■ **ACTIVITY**:
Scan the data below. Pull out each line where "חודש" occurs.

■ **THE INPUT**:
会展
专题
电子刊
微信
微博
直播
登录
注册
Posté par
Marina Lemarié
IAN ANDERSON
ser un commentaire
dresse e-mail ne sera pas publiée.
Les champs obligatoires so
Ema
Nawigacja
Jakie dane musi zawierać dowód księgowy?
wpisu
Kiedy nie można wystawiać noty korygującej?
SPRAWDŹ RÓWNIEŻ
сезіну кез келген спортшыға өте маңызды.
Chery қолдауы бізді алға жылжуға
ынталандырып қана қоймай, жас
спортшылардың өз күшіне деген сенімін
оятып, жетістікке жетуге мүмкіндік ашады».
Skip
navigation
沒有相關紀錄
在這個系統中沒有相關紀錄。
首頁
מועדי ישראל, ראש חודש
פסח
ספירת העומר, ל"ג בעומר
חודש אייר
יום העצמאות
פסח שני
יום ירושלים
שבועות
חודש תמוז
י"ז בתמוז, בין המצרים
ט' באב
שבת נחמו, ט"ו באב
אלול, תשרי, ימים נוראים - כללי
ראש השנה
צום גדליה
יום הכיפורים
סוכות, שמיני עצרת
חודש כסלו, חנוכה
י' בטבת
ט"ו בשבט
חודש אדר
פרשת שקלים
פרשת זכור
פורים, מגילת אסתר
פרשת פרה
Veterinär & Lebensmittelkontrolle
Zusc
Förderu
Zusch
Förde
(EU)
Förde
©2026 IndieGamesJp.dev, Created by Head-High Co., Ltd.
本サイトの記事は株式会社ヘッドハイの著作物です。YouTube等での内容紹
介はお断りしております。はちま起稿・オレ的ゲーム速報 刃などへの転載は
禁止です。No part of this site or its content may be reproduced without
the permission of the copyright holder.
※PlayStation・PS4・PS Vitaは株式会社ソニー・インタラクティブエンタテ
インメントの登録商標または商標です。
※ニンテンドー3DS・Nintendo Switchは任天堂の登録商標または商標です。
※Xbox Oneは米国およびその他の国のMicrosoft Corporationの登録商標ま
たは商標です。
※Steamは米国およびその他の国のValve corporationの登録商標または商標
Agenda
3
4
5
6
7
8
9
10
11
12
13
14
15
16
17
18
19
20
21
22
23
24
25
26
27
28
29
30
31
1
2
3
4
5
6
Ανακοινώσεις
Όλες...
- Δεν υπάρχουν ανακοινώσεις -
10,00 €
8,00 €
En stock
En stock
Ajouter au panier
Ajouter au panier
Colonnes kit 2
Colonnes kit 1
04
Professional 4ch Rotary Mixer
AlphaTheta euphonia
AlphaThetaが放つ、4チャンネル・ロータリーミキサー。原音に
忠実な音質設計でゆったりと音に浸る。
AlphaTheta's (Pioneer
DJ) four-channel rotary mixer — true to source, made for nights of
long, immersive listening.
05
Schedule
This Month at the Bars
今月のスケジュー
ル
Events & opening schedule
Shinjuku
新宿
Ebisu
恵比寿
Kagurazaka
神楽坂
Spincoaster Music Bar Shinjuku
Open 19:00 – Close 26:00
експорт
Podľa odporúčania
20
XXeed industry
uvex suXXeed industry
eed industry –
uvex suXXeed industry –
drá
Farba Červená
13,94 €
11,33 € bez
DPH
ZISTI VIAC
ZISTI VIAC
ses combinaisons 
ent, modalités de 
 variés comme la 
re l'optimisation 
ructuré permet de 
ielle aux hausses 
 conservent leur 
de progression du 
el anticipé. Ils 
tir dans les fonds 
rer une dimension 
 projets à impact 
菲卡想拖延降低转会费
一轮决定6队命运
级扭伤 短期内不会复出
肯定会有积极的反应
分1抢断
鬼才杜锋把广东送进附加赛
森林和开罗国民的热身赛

■ **SOLUTION TO THE EXERCISE**:
מועדי ישראל, ראש חודש
חודש אייר
חודש תמוז
חודש כסלו, חנוכה
חודש אדר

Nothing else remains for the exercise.